Journal d'artiste en Février

31/01/2019

Lorsque j'ai lancé mon blog en journal d'artiste en septembre dernier, j'ai mentionné le fait que mon travail était finement engagé.

J'entends par là, que certains de mes travaux font référence à des comportements sociaux que je considère comme aliénants et que j'interroge, sans pour autant vouloir imposer mon jugement.

Je me suis intéressée aux canons de beauté féminins occidentaux contemporains.

Les canons de beauté entraînent inévitablement des conditionnements de pensée et le développement de standards : maquillage, vêtements… qui appartiennent à chaque époque.

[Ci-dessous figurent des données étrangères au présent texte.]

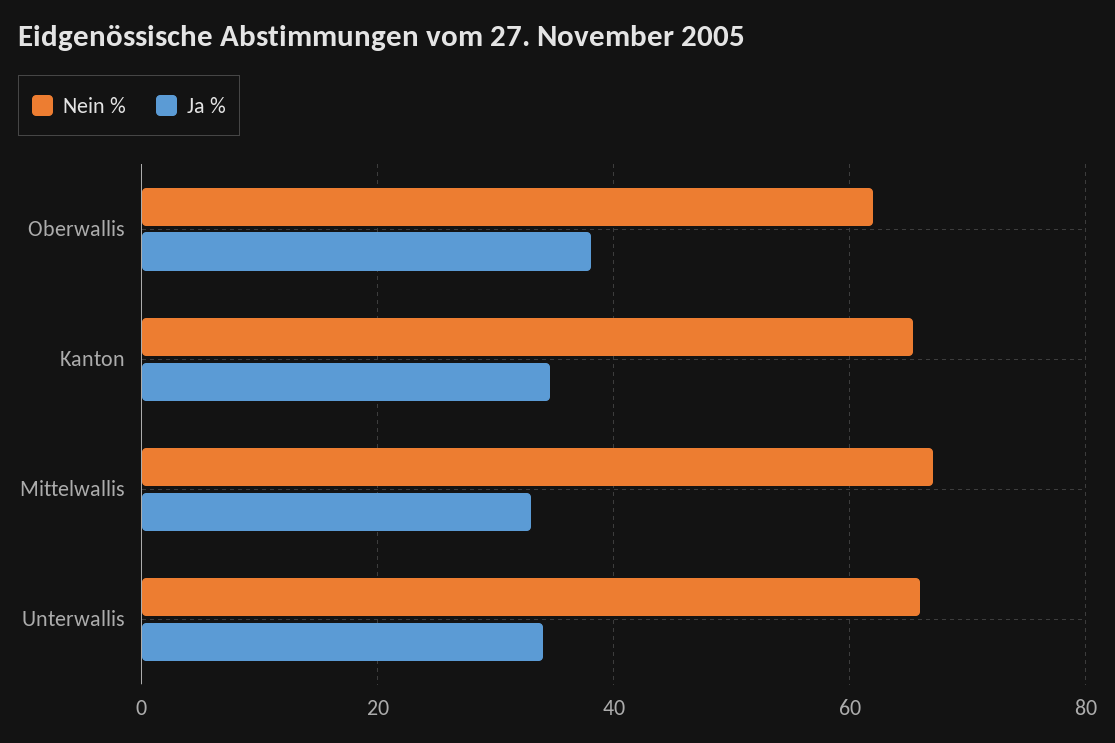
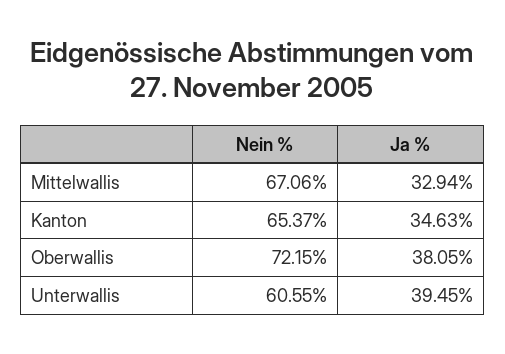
Nein %, Oberwallis: 62 -> 72.15
Nein %, Unterwallis: 66 -> 60.55
Ja %, Unterwallis: 34 -> 39.45

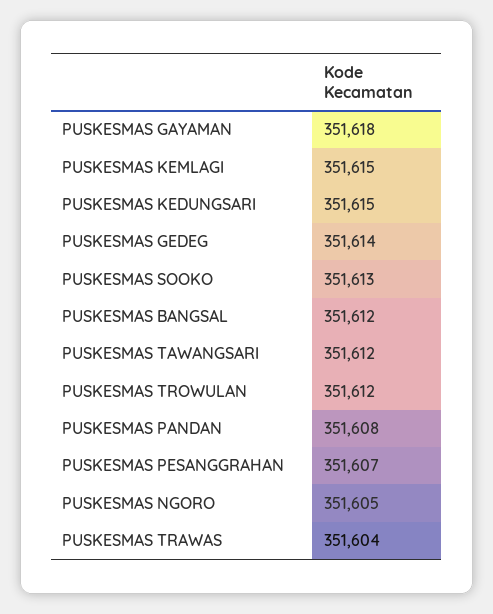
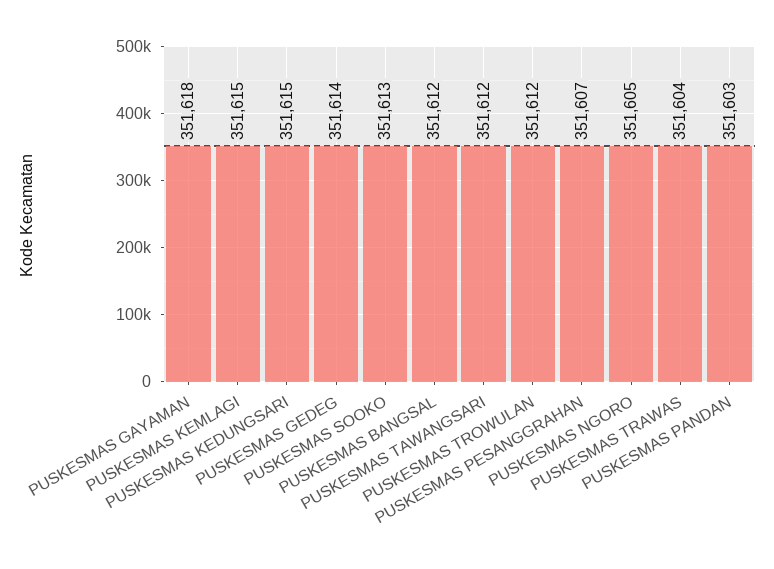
PUSKESMAS PANDAN: 351608 -> 351603

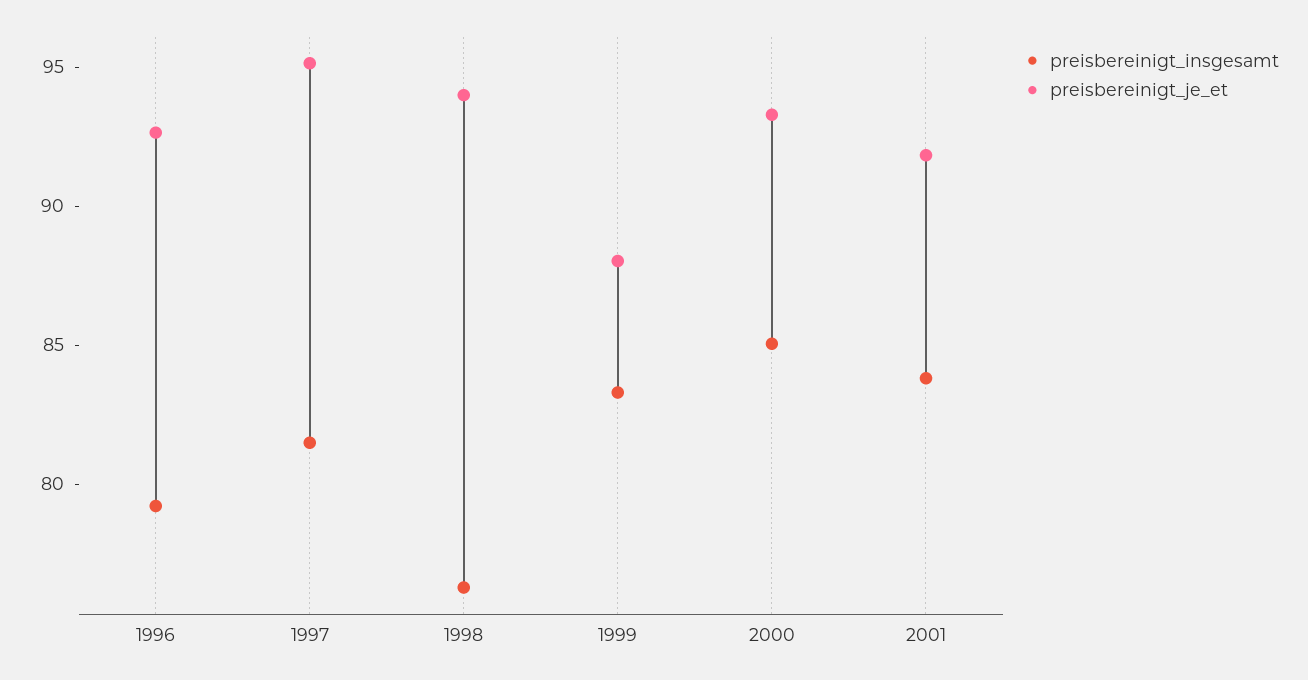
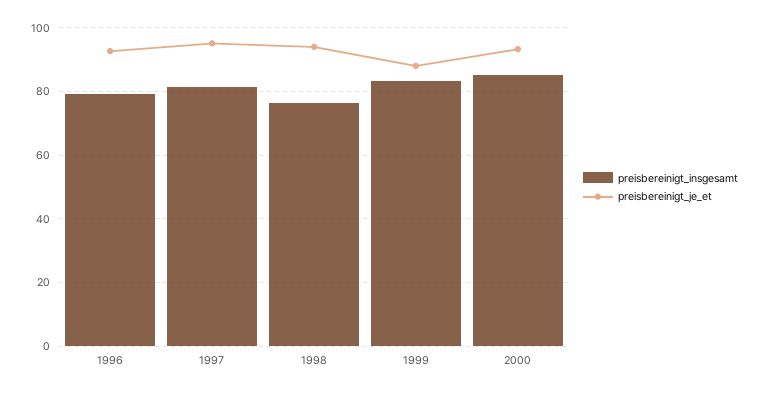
preisbereinigt_insgesamt, 2001: 84 -> none
preisbereinigt_je_et, 2001: 92 -> none

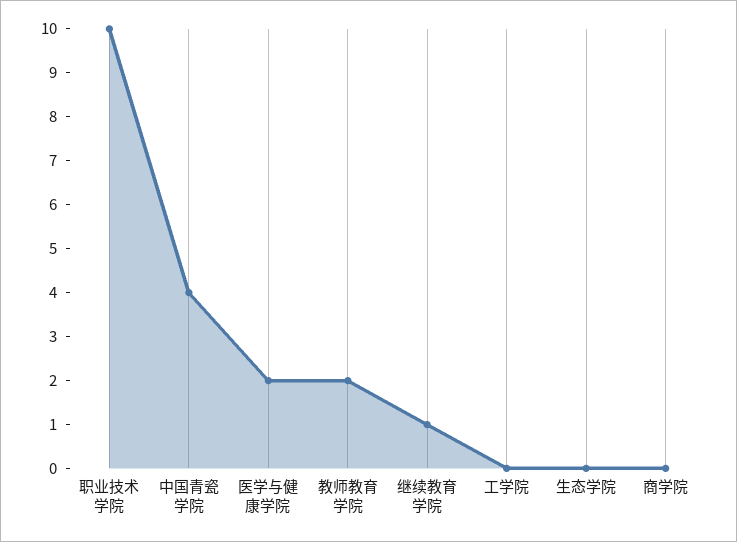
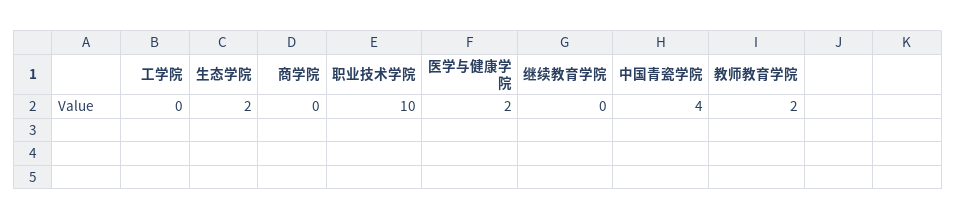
继续教育学院: 1 -> 0
生态学院: 0 -> 2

Ce qui m'intéresse et inspire mon travail, ce sont les dérives qui en résultent. 

Ce besoin de se conformer aujourd'hui entraîne la consommation certes, et son diable : la trop connue surconsommation. Qui dit surconsommation, dit comportement compulsif compensatoire, addiction, voire folie… De toutes ces conséquences en comportements psychologiques, je relèverai deux dérives :

D'une part, le recours irraisonné à la chirurgie esthétique, dans l'idée fallacieuse de se créer un masque sur mesure. D'autre part, le tristement célèbre Black Friday qui, par des hystéries collectives, vient renforcer la volonté de paraître.

Sleep Mask_screen on aluminium plate
Sleep Mask_screen on aluminium plate

J'ai alors symbolisé ces phénomènes par des instruments iconographiques : mascara, rasoir, pince à épiler…  En référence à l'instrumentalisation de la pensée. J'ai doté ces icônes de bouts plus pointus qu'ils ne le sont en réalité. Parce qu'à force de micro-chirurgie esthétique, on en vient à se blesser… A voir ici.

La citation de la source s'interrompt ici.